— Plus que cher… Nous en avons pour deux cents francs…

— À quatre?…

— Non… chacun.»En effet, cent soixante dollars, ni plus ni moins, — et, comme détail, la note compte les grooses à quinze dollars, le poisson à vingt dollars, les rumsteaks à vingt-cinq dollars, le médoc et le bourgogne à trente dollars la bouteille, - - le reste à l'avenant. «Fichtre!… s'écrie Son Altesse.

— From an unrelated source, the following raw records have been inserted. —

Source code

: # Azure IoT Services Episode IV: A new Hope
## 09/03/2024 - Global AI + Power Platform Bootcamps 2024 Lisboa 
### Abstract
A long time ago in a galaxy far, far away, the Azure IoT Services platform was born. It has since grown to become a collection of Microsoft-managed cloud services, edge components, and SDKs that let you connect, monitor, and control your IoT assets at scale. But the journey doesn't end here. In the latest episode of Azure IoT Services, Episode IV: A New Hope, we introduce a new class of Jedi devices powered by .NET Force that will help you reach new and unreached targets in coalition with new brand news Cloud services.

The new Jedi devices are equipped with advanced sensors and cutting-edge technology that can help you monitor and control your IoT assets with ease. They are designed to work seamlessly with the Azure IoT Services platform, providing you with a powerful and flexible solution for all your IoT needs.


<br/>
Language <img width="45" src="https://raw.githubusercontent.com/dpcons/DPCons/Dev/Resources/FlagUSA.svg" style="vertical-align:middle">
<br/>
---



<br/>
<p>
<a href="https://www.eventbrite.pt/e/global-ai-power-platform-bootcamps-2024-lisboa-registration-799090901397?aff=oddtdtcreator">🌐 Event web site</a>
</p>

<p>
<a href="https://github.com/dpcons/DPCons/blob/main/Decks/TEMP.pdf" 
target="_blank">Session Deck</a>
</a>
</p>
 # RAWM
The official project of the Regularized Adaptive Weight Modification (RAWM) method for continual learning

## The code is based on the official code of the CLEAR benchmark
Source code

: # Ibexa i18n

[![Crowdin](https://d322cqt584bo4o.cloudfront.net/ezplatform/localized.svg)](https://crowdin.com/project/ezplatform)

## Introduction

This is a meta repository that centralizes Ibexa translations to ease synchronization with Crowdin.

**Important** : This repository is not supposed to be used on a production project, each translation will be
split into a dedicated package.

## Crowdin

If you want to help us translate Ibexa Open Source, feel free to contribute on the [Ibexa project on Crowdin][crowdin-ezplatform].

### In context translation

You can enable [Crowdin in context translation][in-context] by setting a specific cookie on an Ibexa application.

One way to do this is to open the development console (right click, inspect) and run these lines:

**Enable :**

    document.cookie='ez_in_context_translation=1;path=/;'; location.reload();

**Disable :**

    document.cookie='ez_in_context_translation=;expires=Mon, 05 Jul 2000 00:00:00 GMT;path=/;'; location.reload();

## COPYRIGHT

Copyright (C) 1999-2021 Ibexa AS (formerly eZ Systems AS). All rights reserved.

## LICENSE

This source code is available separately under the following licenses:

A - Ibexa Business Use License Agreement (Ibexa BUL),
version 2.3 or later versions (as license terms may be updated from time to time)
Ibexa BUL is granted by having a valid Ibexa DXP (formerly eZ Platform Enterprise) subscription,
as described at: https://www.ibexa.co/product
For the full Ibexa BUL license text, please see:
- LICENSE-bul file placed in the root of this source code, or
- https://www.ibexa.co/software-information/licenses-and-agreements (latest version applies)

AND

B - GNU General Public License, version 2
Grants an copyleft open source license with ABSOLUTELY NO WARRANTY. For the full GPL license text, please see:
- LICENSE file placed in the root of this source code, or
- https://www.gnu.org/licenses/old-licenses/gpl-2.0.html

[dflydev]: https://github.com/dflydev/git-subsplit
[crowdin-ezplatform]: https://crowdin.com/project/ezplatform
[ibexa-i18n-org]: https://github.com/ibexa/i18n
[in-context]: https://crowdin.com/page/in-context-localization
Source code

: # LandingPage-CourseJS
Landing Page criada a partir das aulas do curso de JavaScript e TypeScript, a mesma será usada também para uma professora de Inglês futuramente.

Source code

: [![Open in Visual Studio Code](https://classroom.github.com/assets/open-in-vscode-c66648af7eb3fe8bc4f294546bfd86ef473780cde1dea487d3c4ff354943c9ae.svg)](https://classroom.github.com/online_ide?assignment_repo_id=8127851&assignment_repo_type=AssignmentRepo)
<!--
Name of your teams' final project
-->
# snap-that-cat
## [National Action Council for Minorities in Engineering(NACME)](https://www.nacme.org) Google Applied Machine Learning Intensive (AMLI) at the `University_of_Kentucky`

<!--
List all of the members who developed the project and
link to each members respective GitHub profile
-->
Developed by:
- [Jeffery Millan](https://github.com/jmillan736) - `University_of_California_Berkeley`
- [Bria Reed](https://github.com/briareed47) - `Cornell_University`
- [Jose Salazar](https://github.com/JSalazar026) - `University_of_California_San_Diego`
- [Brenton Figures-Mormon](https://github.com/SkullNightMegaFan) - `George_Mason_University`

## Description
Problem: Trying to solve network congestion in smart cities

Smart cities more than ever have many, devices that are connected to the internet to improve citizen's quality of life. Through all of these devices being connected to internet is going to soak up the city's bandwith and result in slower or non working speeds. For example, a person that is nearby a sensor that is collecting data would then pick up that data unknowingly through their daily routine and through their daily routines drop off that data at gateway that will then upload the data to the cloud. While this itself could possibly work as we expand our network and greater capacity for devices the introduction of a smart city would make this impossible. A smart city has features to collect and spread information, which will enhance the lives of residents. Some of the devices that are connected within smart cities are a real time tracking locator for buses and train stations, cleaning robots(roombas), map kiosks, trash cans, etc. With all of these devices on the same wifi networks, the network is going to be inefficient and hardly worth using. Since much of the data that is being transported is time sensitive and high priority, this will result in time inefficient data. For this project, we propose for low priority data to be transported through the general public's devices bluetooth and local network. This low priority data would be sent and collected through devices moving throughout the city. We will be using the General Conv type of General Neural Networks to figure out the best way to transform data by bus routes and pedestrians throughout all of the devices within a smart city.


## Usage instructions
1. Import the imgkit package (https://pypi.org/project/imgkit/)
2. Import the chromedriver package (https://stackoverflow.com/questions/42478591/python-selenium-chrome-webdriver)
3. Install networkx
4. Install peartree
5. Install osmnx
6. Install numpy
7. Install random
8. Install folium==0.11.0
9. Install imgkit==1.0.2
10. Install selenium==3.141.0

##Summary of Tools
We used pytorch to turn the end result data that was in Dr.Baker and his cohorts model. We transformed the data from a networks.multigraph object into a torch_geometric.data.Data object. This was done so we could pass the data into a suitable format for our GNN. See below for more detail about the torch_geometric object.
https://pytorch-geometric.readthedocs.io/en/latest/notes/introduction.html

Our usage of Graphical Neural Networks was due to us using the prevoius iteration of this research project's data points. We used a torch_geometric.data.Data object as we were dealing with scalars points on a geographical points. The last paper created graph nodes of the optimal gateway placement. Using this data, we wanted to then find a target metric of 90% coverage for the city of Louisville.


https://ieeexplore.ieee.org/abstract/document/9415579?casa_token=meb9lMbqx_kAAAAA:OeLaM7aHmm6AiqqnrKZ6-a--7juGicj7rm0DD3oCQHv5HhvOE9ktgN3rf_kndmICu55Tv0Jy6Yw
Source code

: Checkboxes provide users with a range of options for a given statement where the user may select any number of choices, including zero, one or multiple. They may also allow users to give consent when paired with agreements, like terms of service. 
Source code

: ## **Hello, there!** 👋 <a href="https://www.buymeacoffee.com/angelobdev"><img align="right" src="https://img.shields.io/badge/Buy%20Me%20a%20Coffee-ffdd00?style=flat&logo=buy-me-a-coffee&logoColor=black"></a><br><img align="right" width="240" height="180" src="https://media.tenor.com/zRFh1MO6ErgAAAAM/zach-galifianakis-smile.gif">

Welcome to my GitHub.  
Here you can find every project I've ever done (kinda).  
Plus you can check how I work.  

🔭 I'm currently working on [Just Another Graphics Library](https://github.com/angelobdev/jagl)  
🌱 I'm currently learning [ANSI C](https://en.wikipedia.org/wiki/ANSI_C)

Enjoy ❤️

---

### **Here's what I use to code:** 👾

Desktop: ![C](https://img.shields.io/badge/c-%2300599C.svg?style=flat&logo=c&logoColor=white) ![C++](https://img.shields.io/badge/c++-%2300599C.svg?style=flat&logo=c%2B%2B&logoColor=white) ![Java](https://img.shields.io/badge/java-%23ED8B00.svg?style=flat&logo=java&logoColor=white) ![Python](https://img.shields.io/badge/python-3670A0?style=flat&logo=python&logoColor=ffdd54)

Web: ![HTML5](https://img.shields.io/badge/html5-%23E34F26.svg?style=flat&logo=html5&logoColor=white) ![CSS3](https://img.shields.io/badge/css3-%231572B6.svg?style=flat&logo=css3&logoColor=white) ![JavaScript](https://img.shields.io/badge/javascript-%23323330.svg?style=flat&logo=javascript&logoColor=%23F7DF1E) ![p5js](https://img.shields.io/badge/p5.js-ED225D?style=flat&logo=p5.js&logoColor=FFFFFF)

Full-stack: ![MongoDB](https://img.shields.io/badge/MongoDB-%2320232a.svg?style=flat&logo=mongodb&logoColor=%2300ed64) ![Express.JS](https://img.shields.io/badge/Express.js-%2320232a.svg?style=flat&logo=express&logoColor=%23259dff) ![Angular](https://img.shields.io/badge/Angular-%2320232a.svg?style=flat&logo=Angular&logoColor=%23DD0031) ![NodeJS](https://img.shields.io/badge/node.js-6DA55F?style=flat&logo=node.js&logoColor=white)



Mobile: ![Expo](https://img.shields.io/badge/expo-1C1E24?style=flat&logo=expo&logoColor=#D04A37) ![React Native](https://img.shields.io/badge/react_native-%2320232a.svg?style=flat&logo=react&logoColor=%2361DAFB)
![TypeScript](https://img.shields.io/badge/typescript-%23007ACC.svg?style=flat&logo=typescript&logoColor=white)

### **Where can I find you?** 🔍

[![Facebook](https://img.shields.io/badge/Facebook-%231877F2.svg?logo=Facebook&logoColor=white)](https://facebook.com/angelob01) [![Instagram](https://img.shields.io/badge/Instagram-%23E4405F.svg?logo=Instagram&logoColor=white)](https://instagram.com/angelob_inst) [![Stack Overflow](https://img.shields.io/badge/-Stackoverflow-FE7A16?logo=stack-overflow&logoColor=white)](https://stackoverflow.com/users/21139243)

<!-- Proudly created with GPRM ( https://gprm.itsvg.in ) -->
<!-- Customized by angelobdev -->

— Les voleurs!» s'écrie Sébastien Zorn. Ces propos, échangés en français, ne sont pas compris du superbe maître d'hôtel. Néanmoins, ce personnage se doute quelque peu de ce qui se passe. Mais, si un léger sourire se dessine sur ses lèvres, c'est le sourire de la surprise, non celui du dédain. Il lui semble tout naturel qu'un dîner à quatre coûte cent soixante dollars. Ce sont les prix de Standard-Island. «Pas de scandale! dit Pinchinat. La France nous regarde! Payons…

— Et n'importe comment, réplique Frascolin, en route pour San- Diégo. Après demain, nous n'aurions plus de quoi acheter une sandwiche!»

Cela dit, il prend son portefeuille, il en tire un nombre respectable de dollars-papiers, qui, par bonheur, ont cours à Milliard-City, et il allait les remettre au maître d'hôtel, lorsqu'une voix se fait entendre:

«Ces messieurs ne doivent rien.» C'est la voix de Calistus Munbar. Le Yankee vient d'entrer dans la salle, épanoui, souriant, suant la bonne humeur, comme d'habitude. «Lui! s'écrie Sébastien Zorn, qui se sent l'envie de le prendre à la gorge et de le serrer comme il serre le manche de son violoncelle dans les forte.

— Calmez-vous, mon cher Zorn, dit l'Américain. Veuillez passer, vos camarades et vous, dans le salon où le café nous attend. Là, nous pourrons causer à notre aise, et à la fin de notre conversation…

— Je vous étranglerai! réplique Sébastien Zorn.